Austeras ilusiones

LONDRES – La doctrina que dicta que se debe imprimir dolor en el presente con el fin de recibir un beneficio futuro tiene una larga historia, misma que se remonta a Adam Smith y su exaltación de la “parsimonia”.  Esta doctrina es especialmente vociferante en “tiempos difíciles”. En el año 1930, el presidente estadounidense Herbert Hoover recibió el siguiente consejo de Andrew Mellon, su secretario del Tesoro: “Liquide a los trabajadores, liquide las acciones en la bolsa, liquide a los agricultores, liquide los bienes raíces. Esto purgará la podredumbre del sistema… Las personas... vivirán una vida más moral... y las personas emprendedoras recogerán la chatarra dejada por las personas menos competentes”.

Para los “liquidacionistas” de la calaña de Mellon, la economía antes del año 2008 estaba llena de tumores cancerosos – en la banca, en el mercado de la vivienda, en las acciones de renta variable – los cuales tenían que ser eliminados antes de que se pueda restaurar la salud. Su posición es clara: el Estado es un parásito, que chupa la sangre vital de la libre empresa. Las economías naturalmente gravitan hacia un equilibrio de pleno empleo, y, después de una conmoción, lo logran con bastante rapidez si no se lo impidiese la acción gubernamental mal guiada. Es por esta razón que se oponen ferozmente al intervencionismo keynesiano.

La herejía de Keynes fue negar la existencia de tales fuerzas naturales, al menos en el corto plazo.

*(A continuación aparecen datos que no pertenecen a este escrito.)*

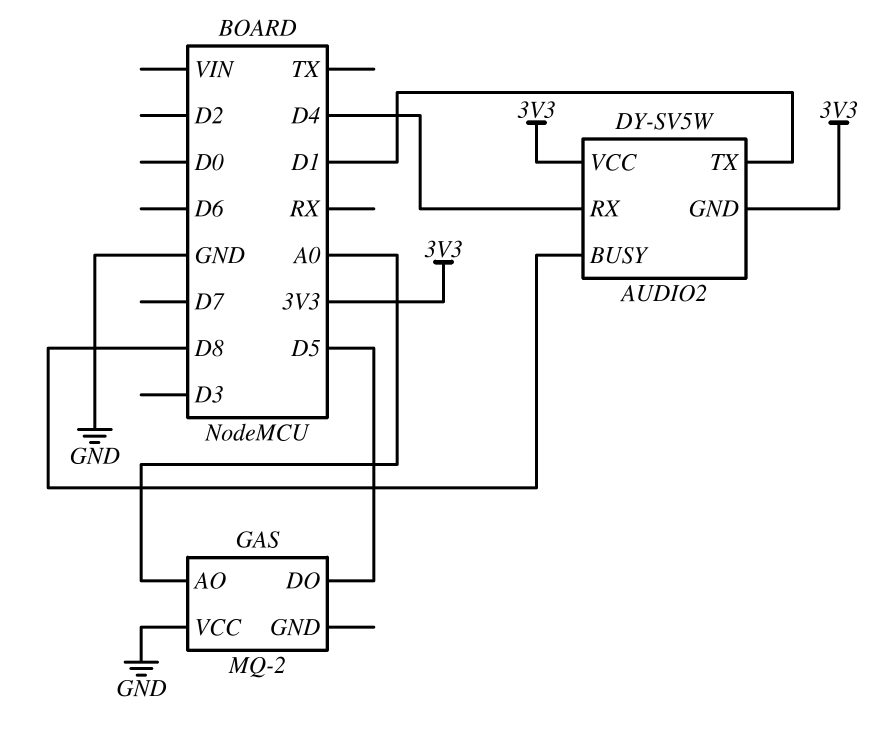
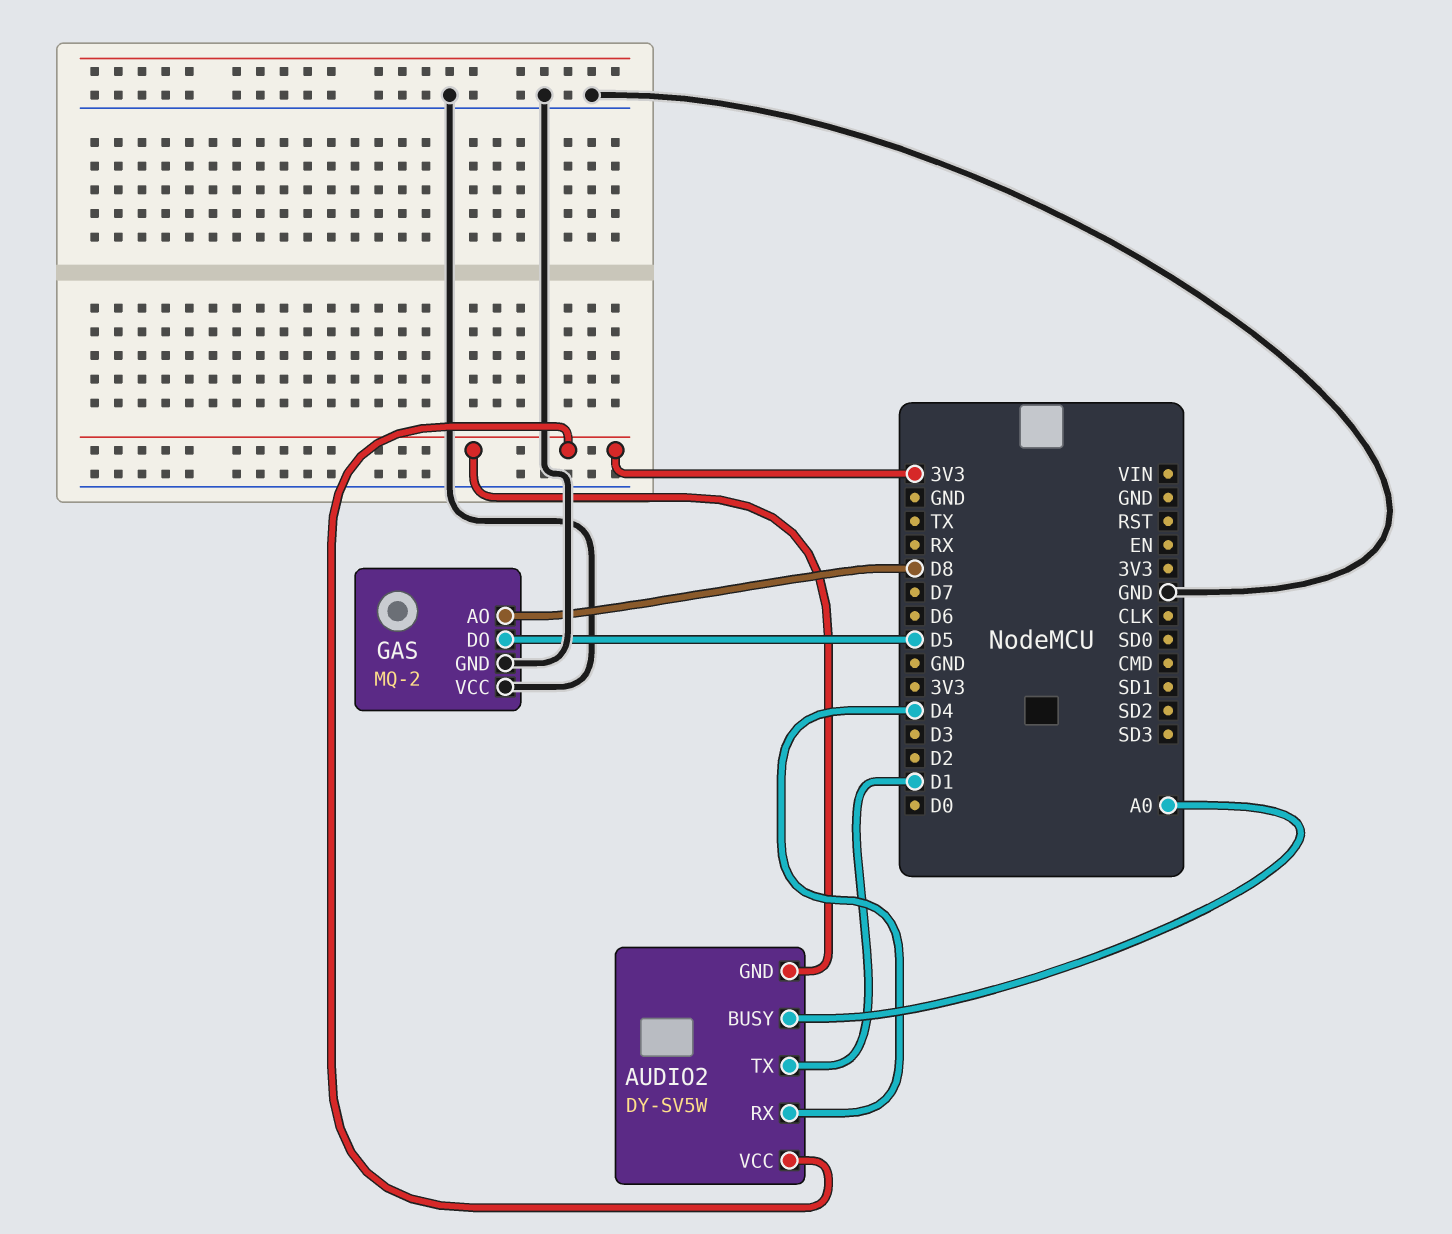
AUDIO2 pin BUSY: D8 -> A0
GAS pin AO: A0 -> D8
GAS pin GND: none -> GND

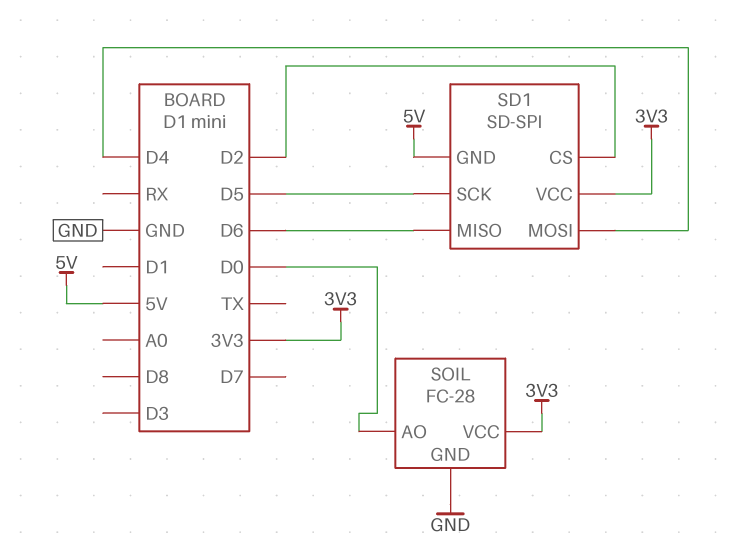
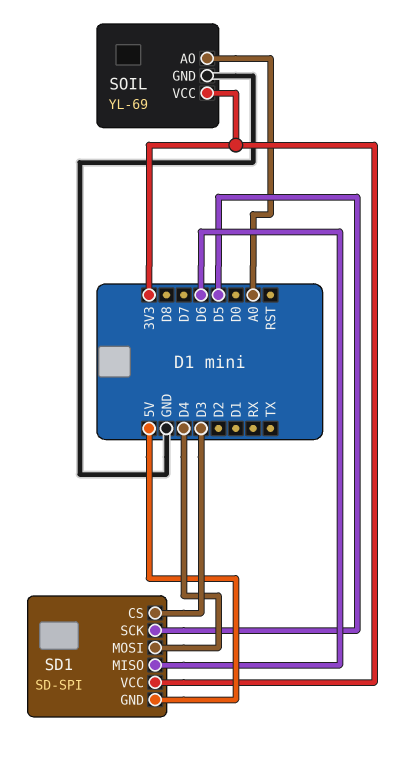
SD1 pin CS: D2 -> D3
SOIL: FC-28 -> YL-69
SOIL pin AO: D0 -> A0

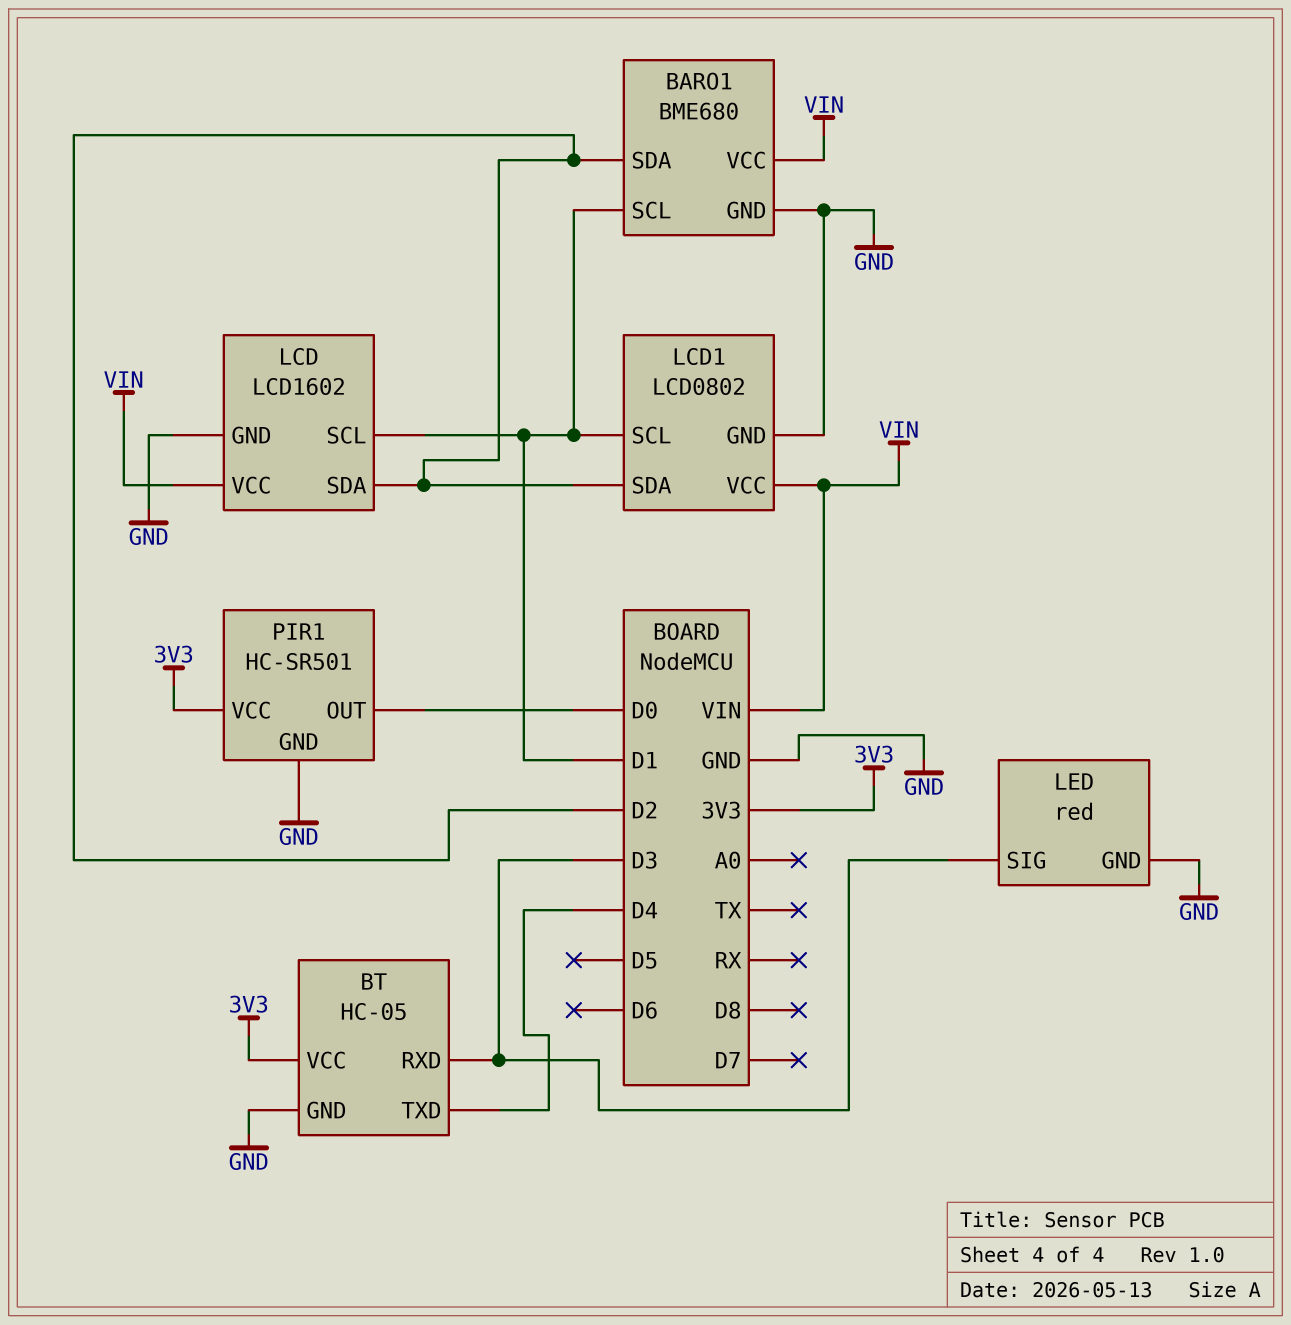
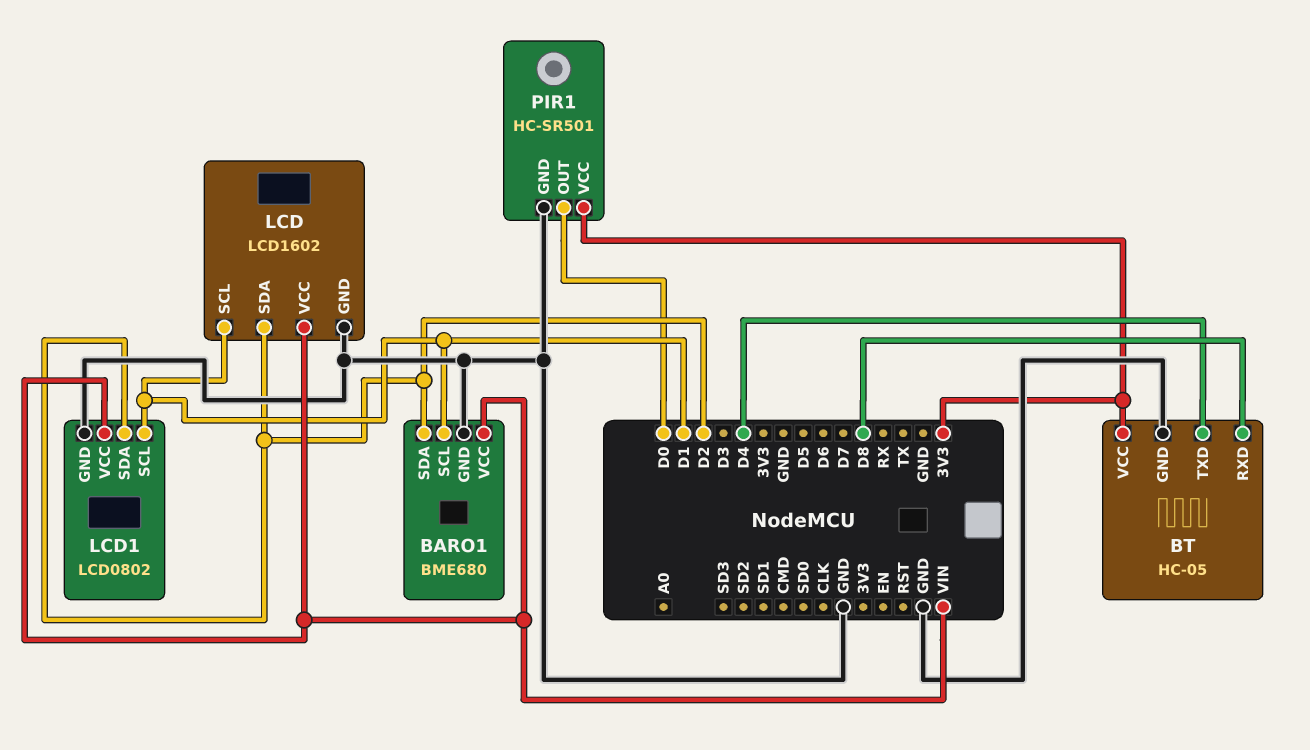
BT pin RXD: D3 -> D8
LED: red -> none
LED pin GND: GND -> none
LED pin SIG: D3 -> none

Este fue el punto de su famosa frase: “En el largo plazo todos estaremos muertos”. Las economías, según lo que Keynes creía, pueden atorarse en períodos prolongados de “equilibrio de subempleo”; en tales casos, se hace necesario que ellas reciban un estímulo externo de algún tipo para aguijonearlas enérgicamente y que puedan regresar a niveles de mayor empleo.